The emulated battle replicates one fought by the 36th Infantry Division during the invasion of southern France. The museum spent more than $4,000 on pyrotechnics, airplanes, vehicles and blank ammunition to wow the audience. To onlookers, the museum’s budget may have appeared far more massive because the nearly 180 reenactors augmented the museum’s props with their own equipment like uniforms, tents, private vehicles and even tanks.

“If the movie companies were doing this, it’d be a million dollar shot,” said Hunt.

“I think it’s pretty important that young people understand the luxury of peace they have, the security they have and the freedoms they have,” said Hunt. “All of that was purchased and all of that has been secured in the price of service and sacrifice of the men and women in uniform. Many of whom have spilled their blood and many of whom have laid down their lives to give us the kind of world where battles are the sort of thing you reenact and they aren’t things that really happen.”

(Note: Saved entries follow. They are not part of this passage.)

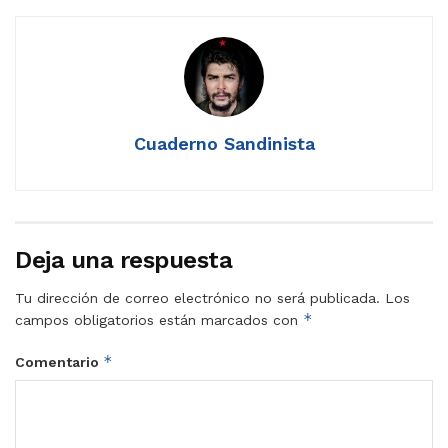
Cuaderno Sandinista
Deja una respuesta
Tu dirección de correo electrónico no será publicada.
Los
*
campos obligatorios están marcados con
*
Comentario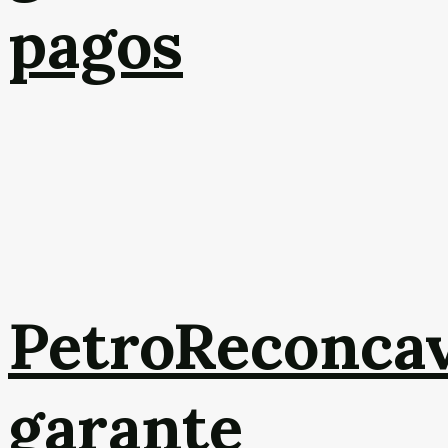
pagos
PetroReconca
garante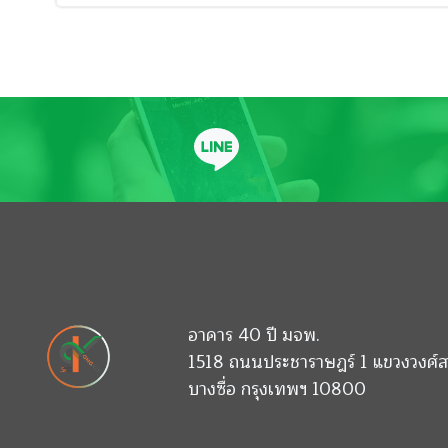
อาคาร 40 ปี มจพ.
1518 ถนนประชาราษฎร์ 1 แขวงวงศ์ส
บางซื่อ กรุงเทพฯ 10800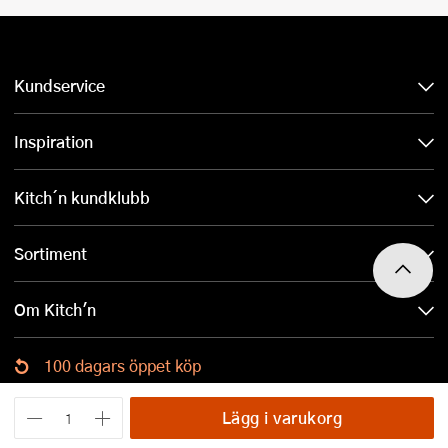
Kundservice
Inspiration
Kitch´n kundklubb
Sortiment
Om Kitch'n
100 dagars öppet köp
Ladda ned Kitch´n-appen
Lägg i varukorg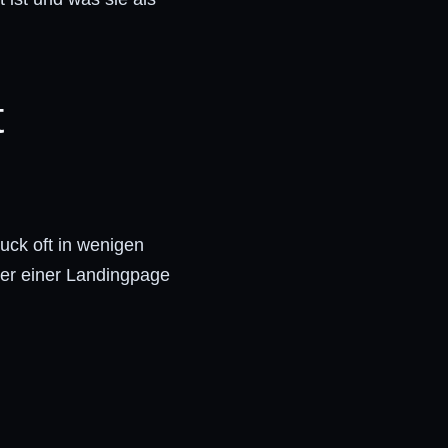
t
uck oft in wenigen
der einer Landingpage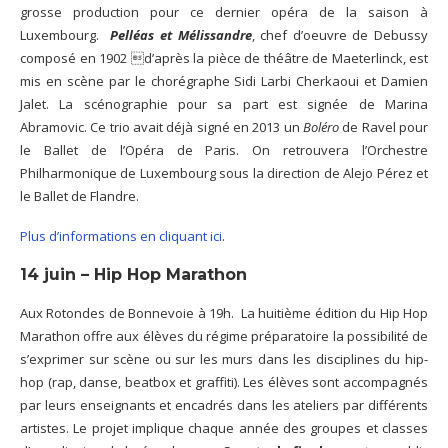
grosse production pour ce dernier opéra de la saison à
Luxembourg.
Pelléas et Mélissandre
, chef d’oeuvre de Debussy
composé en 1902 d’après la pièce de théâtre de Maeterlinck, est
mis en scène par le chorégraphe Sidi Larbi Cherkaoui et Damien
Jalet. La scénographie pour sa part est signée de Marina
Abramovic. Ce trio avait déjà signé en 2013 un
Boléro
de Ravel pour
le Ballet de l’Opéra de Paris. On retrouvera l’Orchestre
Philharmonique de Luxembourg sous la direction de Alejo Pérez et
le Ballet de Flandre.
Plus d’informations en cliquant ici
.
14 juin – Hip Hop Marathon
Aux Rotondes de Bonnevoie à 19h. La huitième édition du Hip Hop
Marathon offre aux élèves du régime préparatoire la possibilité de
s’exprimer sur scène ou sur les murs dans les disciplines du hip-
hop (rap, danse, beatbox et graffiti). Les élèves sont accompagnés
par leurs enseignants et encadrés dans les ateliers par différents
artistes. Le projet implique chaque année des groupes et classes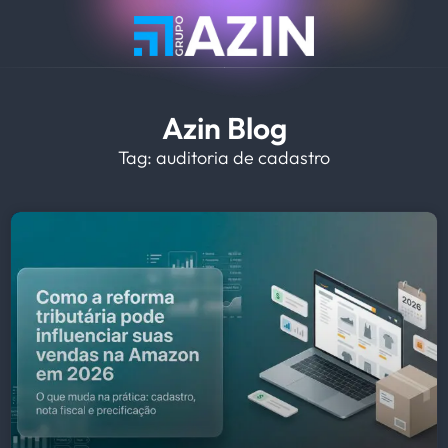
Azin Blog
Tag: auditoria de cadastro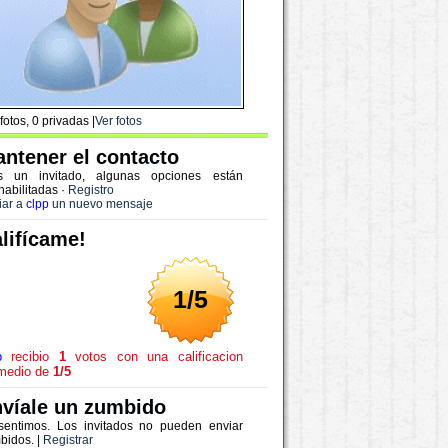
fotos, 0 privadas |
Ver fotos
ntener el contacto
s un invitado, algunas opciones están
habilitadas
·
Registro
iar a
clpp
un nuevo mensaje
lifícame!
1/5
p
recibio
1
votos con una calificacion
medio de
1/5
víale un zumbido
sentimos. Los invitados no pueden enviar
bidos. |
Registrar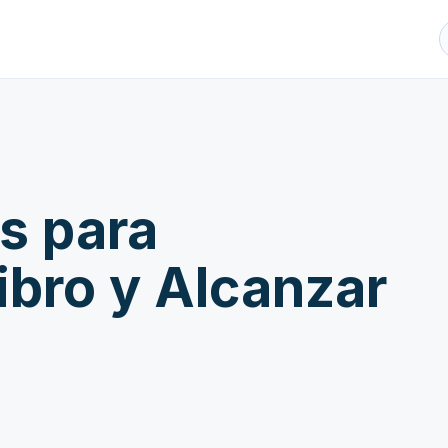
s para
ibro y Alcanzar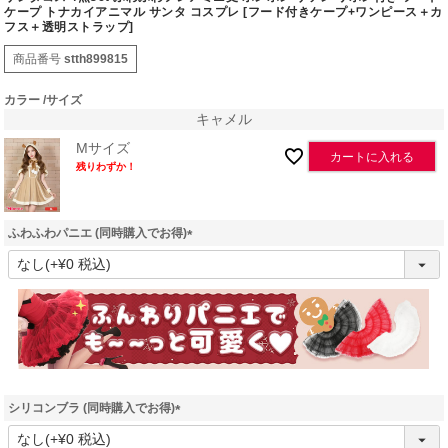
ケープ トナカイアニマル サンタ コスプレ [フード付きケープ+ワンピース＋カ
フス＋透明ストラップ]
商品番号
stth899815
カラー
サイズ
キャメル
Mサイズ
カートに入れる
残りわずか！
ふわふわパニエ (同時購入でお得)
(
必
須
)
シリコンブラ (同時購入でお得)
(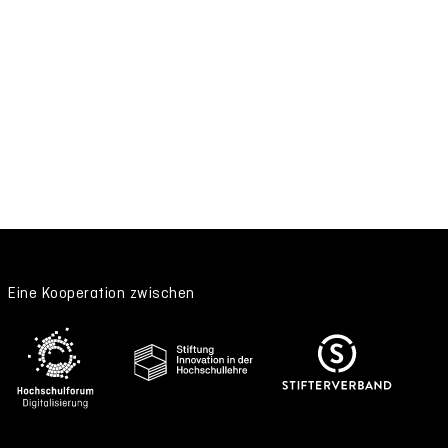
Eine Kooperation zwischen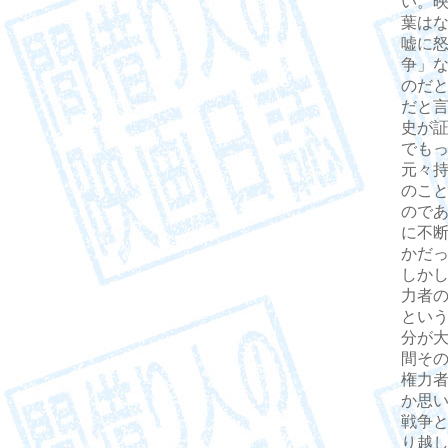
い。
葉は
嘘に
争」
のだ
だと
史が
でも
元々
のこ
ので
に不
かだ
しか
力者
とい
分が
間そ
権力
か思
戦争
り越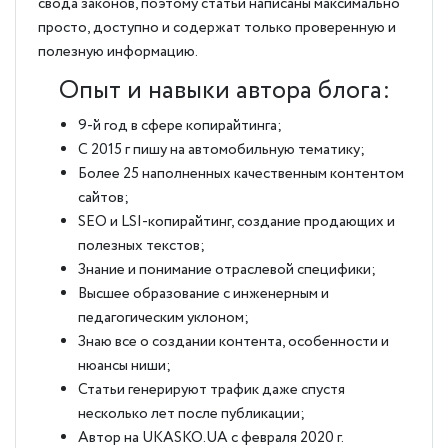
свода законов, поэтому статьи написаны максимально
просто, доступно и содержат только проверенную и
полезную информацию.
Опыт и навыки автора блога:
9-й год в сфере копирайтинга;
С 2015 г пишу на автомобильную тематику;
Более 25 наполненных качественным контентом
сайтов;
SEO и LSI-копирайтинг, создание продающих и
полезных текстов;
Знание и понимание отраслевой специфики;
Высшее образование с инженерным и
педагогическим уклоном;
Знаю все о создании контента, особенности и
нюансы ниши;
Статьи генерируют трафик даже спустя
несколько лет после публикации;
Автор на UKASKO.UA с февраля 2020 г.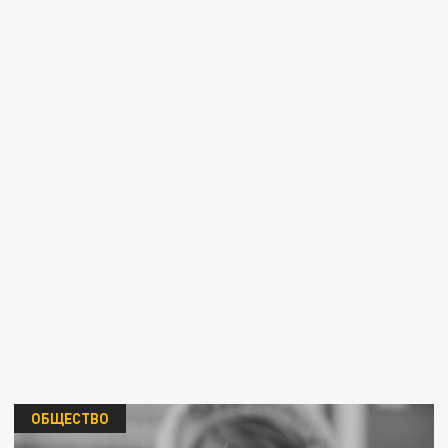
ОБЩЕСТВО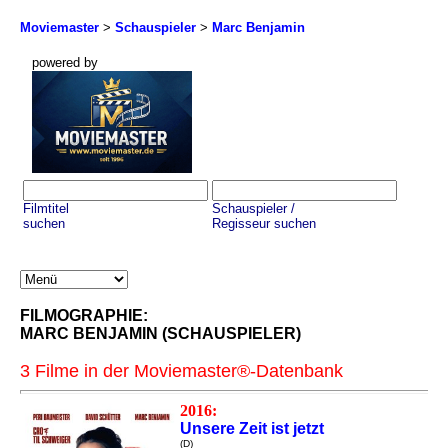
Moviemaster
>
Schauspieler
>
Marc Benjamin
powered by
Filmtitel
Schauspieler /
suchen
Regisseur suchen
FILMOGRAPHIE:
MARC BENJAMIN (SCHAUSPIELER)
3 Filme in der Moviemaster®-Datenbank
2016:
Unsere Zeit ist jetzt
(D)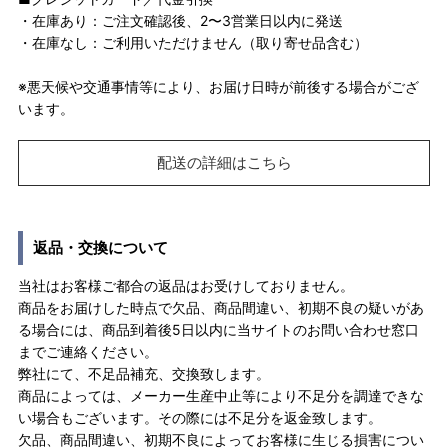
・在庫あり：ご注文確認後、2〜3営業日以内に発送
・在庫なし：ご利用いただけません（取り寄せ品含む）
※悪天候や交通事情等により、お届け日時が前後する場合がござ
います。
配送の詳細はこちら
返品・交換について
当社はお客様ご都合の返品はお受けしておりません。
商品をお届けした時点で欠品、商品間違い、初期不良の疑いがあ
る場合には、商品到着後5日以内に当サイトのお問い合わせ窓口
までご連絡ください。
弊社にて、不足品補充、交換致します。
商品によっては、メーカー生産中止等により不足分を調達できな
い場合もございます。その際には不足分を返金致します。
欠品、商品間違い、初期不良によってお客様に生じる損害につい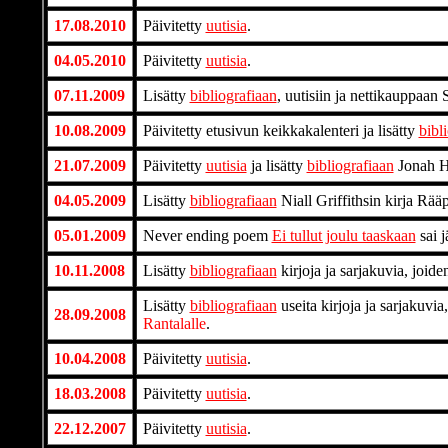
17.08.2010
Päivitetty
uutisia
.
04.05.2010
Päivitetty
uutisia
.
07.11.2009
Lisätty
bibliografiaan
, uutisiin ja nettikauppaan
10.08.2009
Päivitetty etusivun keikkakalenteri ja lisätty
bibl
21.07.2009
Päivitetty
uutisia
ja lisätty
bibliografiaan
Jonah H
04.05.2009
Lisätty
bibliografiaan
Niall Griffithsin kirja Rä
05.01.2009
Never ending poem
Ei tullut joulu taaskaan
sai 
10.11.2008
Lisätty
bibliografiaan
kirjoja ja sarjakuvia, joi
Lisätty
bibliografiaan
useita kirjoja ja sarjakuvi
28.09.2008
Rantalalle
.
10.04.2008
Päivitetty
uutisia
.
18.03.2008
Päivitetty
uutisia
.
22.12.2007
Päivitetty
uutisia
.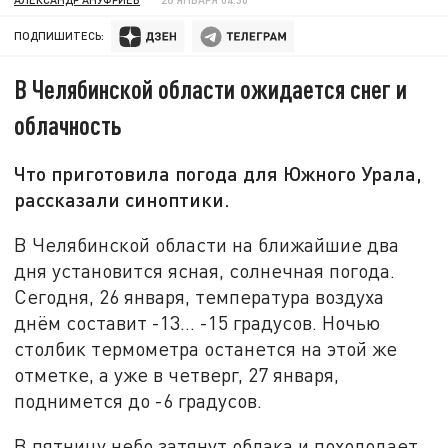
ПОДПИШИТЕСЬ:
В Челябинской области ожидается снег и
облачность
Что приготовила погода для Южного Урала,
рассказали синоптики.
В Челябинской области на ближайшие два
дня установится ясная, солнечная погода.
Сегодня, 26 января, температура воздуха
днём составит -13... -15 градусов. Ночью
столбик термометра останется на этой же
отметке, а уже в четверг, 27 января,
поднимется до -6 градусов.
В пятницу небо затянут облака и похолодает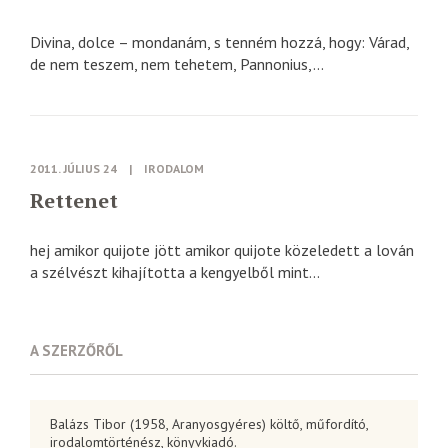
Divina, dolce – mondanám, s tenném hozzá, hogy: Várad,
de nem teszem, nem tehetem, Pannonius,...
2011. JÚLIUS 24
|
IRODALOM
Rettenet
hej amikor quijote jött amikor quijote közeledett a lován
a szélvészt kihajította a kengyelből mint...
A SZERZŐRŐL
Balázs Tibor (1958, Aranyosgyéres) költő, műfordító,
irodalomtörténész, könyvkiadó.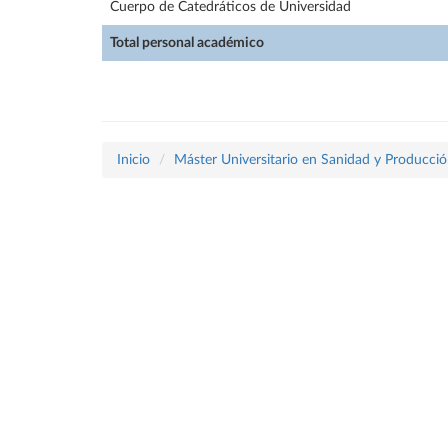
Cuerpo de Catedráticos de Universidad
Total personal académico
Inicio
Máster Universitario en Sanidad y Producció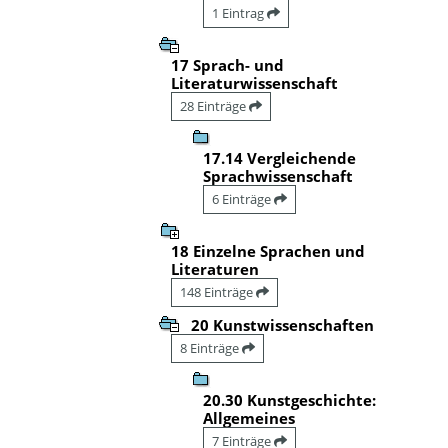
1 Eintrag
17 Sprach- und
Literaturwissenschaft
28 Einträge
17.14 Vergleichende
Sprachwissenschaft
6 Einträge
18 Einzelne Sprachen und
Literaturen
148 Einträge
20 Kunstwissenschaften
8 Einträge
20.30 Kunstgeschichte:
Allgemeines
7 Einträge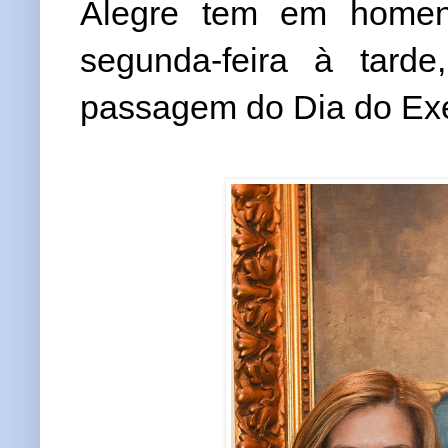
Alegre tem em homena
segunda-feira à tard
passagem do Dia do Exé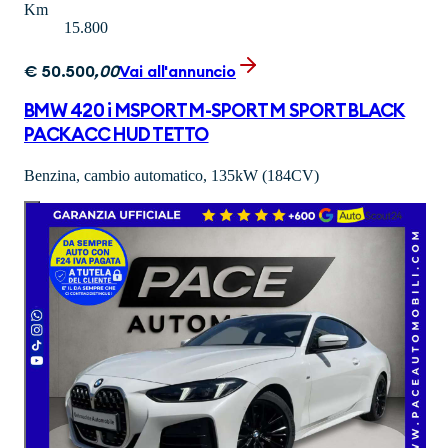
Km
15.800
€
50.500
,
00
Vai all'annuncio
BMW 420 i MSPORT M-SPORT M SPORT BLACK
PACK ACC HUD TETTO
Benzina, cambio automatico, 135kW (184CV)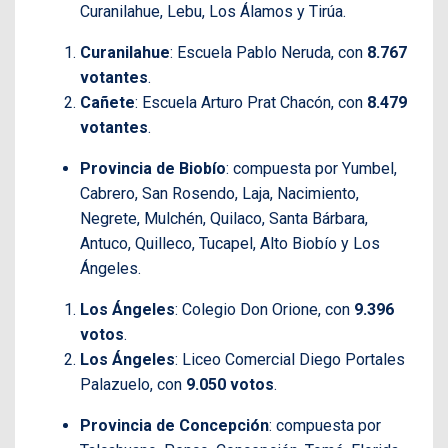
Curanilahue, Lebu, Los Álamos y Tirúa.
Curanilahue
: Escuela Pablo Neruda, con
8.767
votantes
.
Cañete
: Escuela Arturo Prat Chacón, con
8.479
votantes
.
Provincia de Biobío
: compuesta por Yumbel,
Cabrero, San Rosendo, Laja, Nacimiento,
Negrete, Mulchén, Quilaco, Santa Bárbara,
Antuco, Quilleco, Tucapel, Alto Biobío y Los
Ángeles.
Los Ángeles
: Colegio Don Orione, con
9.396
votos
.
Los Ángeles
: Liceo Comercial Diego Portales
Palazuelo, con
9.050 votos
.
Provincia de Concepción
: compuesta por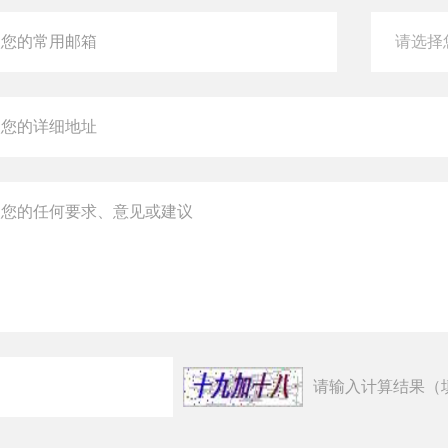
请输入计算结果（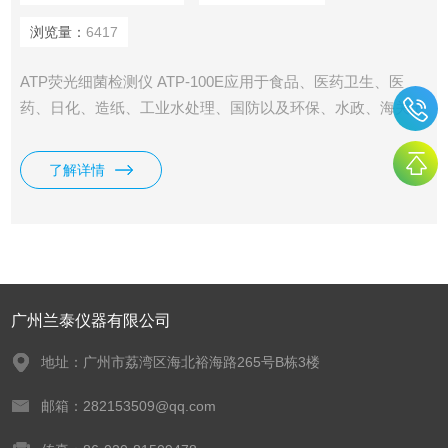
浏览量：
6417
ATP荧光细菌检测仪 ATP-100E应用于食品、医药卫生、医
药、日化、造纸、工业水处理、国防以及环保、水政、海关出
入境检疫及其他,执法部门等多种行业。
了解详情
广州兰泰仪器有限公司
地址：广州市荔湾区海北裕海路265号B栋3楼
邮箱：282153509@qq.com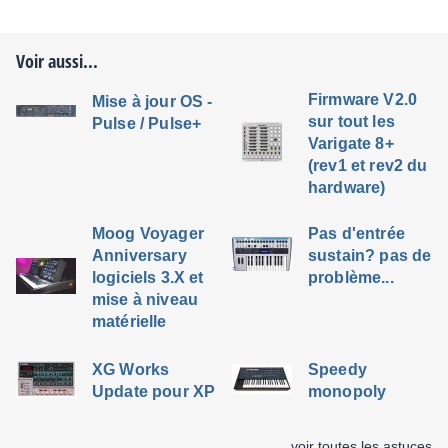
Voir aussi...
Firmware V2.0
Mise à jour OS -
sur tout les
Pulse / Pulse+
Varigate 8+
(rev1 et rev2 du
hardware)
Moog Voyager
Pas d'entrée
Anniversary
sustain? pas de
logiciels 3.X et
problème...
mise à niveau
matérielle
XG Works
Speedy
Update pour XP
monopoly
voir toutes les astuces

“It’s good for recruiting because you get a little eight-year-old boy out here watching this battle reenactment and his eyes are popping out,” said Hunt, “You know he walks away with a positive attitude about the military and ten years later he’s much more likely to raise his right hand and take that oath than a kid who’s never been exposed to the history in this way.” 

“It was really cool and I thought it was a good example of World War II,” said Geno Albini, a young boy who watched the show.

Diane Laube, a first-time visitor to the American Heroes celebration, explained her mother was a French denizen who lived through World War II. She imagines that the reenactment might have been what her mother experienced as a young woman in war-torn France.

“I had a great experience here today,” said Laube. “Keep doing it, keep educating everybody, because this is a legacy we need to keep perpetuating.”